Police again refuse to take action against SIOE in Harrow

ENGAGE draws our attention to an article in the Harrow Observer which reports that the police are once again refusing to take action against Stop Islamisation of Europe over the provocative demonstration that SIOE is proposing to hold outside Harrow Central Mosque on 13 December.

One William Goddard, Media and Public Relations Manager for Harrow Borough, is quoted as saying: “We are not seeking to ban the proposed protest as there is no legislative basis to do so. Neither the police nor the Home Secretary have any power to ban static demonstrations aside from those on private property.”

This is of course technically true. While the 1994 Criminal Justice and Public Order Act gave the police the power to prohibit “trespassory assemblies”, stationary public assemblies cannot be banned under the Public Order Act, only “public processions”. However, Goddard fails to mention that Section 14 of the POA does in fact give the police significant powers in relation to the control of public assemblies. The relevant section reads:

If the senior police officer, having regard to the time or place at which and the circumstances in which any public assembly is being held or is intended to be held, reasonably believes that-

(a) it may result in serious public disorder, serious damage to property or serious disruption to the life of the community, or

(b) the purpose of the persons organising it is the intimidation of others with a view to compelling them not to do an act they have a right to do, or to do an act they have a right not to do, he may give directions imposing on the persons organising or taking part in the assembly such conditions as to the place at which the assembly may be (or continue to be) held, its maximum duration, or the maximum number of persons who may constitute it, as appear to him necessary to prevent such disorder, damage, disruption or intimidation.

These provisions in the POA are designed for precisely the sort of public assembly that SIOE is planning.

Bear in mind that Stephen Gash of SIOE has announced he is aiming to bring 2,000 protestors to the rally.

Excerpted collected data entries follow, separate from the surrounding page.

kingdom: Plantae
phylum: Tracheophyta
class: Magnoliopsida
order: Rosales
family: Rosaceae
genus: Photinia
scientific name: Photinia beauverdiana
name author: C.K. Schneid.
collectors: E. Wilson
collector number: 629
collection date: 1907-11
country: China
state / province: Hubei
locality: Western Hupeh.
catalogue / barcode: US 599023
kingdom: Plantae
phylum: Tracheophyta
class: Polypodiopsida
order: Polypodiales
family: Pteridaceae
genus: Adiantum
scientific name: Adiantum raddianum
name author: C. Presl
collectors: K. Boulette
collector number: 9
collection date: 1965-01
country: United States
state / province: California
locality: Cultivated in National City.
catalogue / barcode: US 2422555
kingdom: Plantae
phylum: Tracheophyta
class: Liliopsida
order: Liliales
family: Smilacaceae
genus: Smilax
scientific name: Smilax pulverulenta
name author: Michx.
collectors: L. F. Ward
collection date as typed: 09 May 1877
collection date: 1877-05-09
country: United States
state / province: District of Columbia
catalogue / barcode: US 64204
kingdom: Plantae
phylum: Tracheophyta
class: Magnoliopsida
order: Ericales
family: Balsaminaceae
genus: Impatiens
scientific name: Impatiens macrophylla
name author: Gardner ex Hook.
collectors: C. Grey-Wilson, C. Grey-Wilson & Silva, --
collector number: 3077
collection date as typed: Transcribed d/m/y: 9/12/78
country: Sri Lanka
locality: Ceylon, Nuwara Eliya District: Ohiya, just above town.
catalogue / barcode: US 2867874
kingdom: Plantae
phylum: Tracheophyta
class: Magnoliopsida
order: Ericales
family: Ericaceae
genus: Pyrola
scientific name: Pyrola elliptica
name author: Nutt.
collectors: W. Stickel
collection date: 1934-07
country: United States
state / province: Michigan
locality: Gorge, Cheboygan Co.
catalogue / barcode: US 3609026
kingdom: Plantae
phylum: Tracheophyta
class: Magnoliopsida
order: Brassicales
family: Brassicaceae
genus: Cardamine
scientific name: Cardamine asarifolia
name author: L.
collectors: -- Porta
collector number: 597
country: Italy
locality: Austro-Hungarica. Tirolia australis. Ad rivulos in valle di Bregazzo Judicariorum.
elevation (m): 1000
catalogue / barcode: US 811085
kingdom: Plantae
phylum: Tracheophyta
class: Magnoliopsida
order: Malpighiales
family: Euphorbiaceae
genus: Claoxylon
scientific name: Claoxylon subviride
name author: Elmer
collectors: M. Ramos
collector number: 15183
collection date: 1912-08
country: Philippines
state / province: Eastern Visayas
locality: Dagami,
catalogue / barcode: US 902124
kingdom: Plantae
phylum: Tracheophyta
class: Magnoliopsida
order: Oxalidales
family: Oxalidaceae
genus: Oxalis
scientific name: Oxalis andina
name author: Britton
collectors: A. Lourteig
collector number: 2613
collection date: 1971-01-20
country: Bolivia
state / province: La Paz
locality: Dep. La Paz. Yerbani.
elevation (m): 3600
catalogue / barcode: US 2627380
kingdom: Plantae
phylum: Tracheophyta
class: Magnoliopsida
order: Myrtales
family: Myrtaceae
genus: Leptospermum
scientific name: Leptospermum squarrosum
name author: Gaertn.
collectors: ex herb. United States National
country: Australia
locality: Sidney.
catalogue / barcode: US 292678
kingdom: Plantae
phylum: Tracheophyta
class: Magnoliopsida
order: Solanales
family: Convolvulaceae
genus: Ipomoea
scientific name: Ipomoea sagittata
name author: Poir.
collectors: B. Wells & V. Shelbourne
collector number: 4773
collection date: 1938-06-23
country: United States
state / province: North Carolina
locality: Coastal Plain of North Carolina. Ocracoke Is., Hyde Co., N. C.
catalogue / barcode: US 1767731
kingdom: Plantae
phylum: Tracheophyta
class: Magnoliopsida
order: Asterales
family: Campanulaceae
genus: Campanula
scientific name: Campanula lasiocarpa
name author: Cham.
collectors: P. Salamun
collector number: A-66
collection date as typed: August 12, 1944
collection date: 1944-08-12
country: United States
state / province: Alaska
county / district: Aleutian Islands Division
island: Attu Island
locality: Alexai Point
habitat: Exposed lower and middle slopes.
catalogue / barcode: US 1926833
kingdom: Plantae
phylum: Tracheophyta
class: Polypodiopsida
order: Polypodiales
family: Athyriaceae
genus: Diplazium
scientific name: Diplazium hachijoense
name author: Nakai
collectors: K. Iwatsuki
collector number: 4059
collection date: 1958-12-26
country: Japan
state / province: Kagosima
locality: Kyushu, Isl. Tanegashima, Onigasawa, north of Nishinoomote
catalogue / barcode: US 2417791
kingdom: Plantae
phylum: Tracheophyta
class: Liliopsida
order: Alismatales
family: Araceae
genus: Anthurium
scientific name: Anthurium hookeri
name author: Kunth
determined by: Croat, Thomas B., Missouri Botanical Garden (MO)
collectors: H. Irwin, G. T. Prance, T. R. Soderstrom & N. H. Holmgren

And he makes no secret of the poisonous anti-Muslim ideology that they will be promoting. This is no demonstration hiding behind the pretence of opposing “Islamist extremists” – it is explicitly directed against the entire Muslim community, under the slogan “Stop mosque building”. As Gash recently stated: “We do not believe in moderate Muslims…. all Muslims want sharia law and Islam to rule the world. Moderate Muslims are those who watch non-Muslims being killed, but still say Allah u Akbar when the killing is happening…. We oppose immigration from Muslim countries.”

It is self-evident that the protest Gash is proposing to hold would certainly cause serious disruption to the life of the community in Harrow and is very likely to result in serious public disorder. Equally clearly, the demonstration is intended to intimidate the local Muslim population as a whole and visitors to Harrow Central Mosque in particular.

The police therefore have a right and indeed an obligation to impose appropriate conditions on the organisers of the demonstration – namely that it is held well away from the mosque, that it numbers no more than say 50 people, and that it lasts only an hour. If the police refuse to take action against SIOE along these lines, it is not because their hands are tied by their lack of powers but because they refuse to implement the considerable powers they do have.

The basic problem here is that the police have failed to take SIOE and other similar anti-Muslim groups seriously. Only a couple of weeks ago the Met Commissioner, Sir Paul Stephenson, told the Metropolitan Police Authority that neither SIOE or the English Defence League are viewed by the police as extreme right-wing organisations and that they “have the right to protest”.

Perhaps Sir Paul might ask himself how the Met would respond if a group called Stop Judaification of Europe announced that there is no such thing as a moderate Jew, that all Jews were out to take over the world, that Jews should be prevented from entering the UK and, further, that the group was intending to mount a 2,000-strong antisemitic demonstration outside a prominent London synagogue. Would the Met throw up their hands and say that they had no power to intervene, while adding that the organisers of the protest were not really right-wing extremists anyway?

What we are seeing here – along with the BBC’s disgraceful decision to provide a platform for the BNP – is the official appeasement of far-right racism. Under cover of the right to protest and freedom of speech, legitimacy is being given to ideologies that find their full expression in violent assaults against minority communities.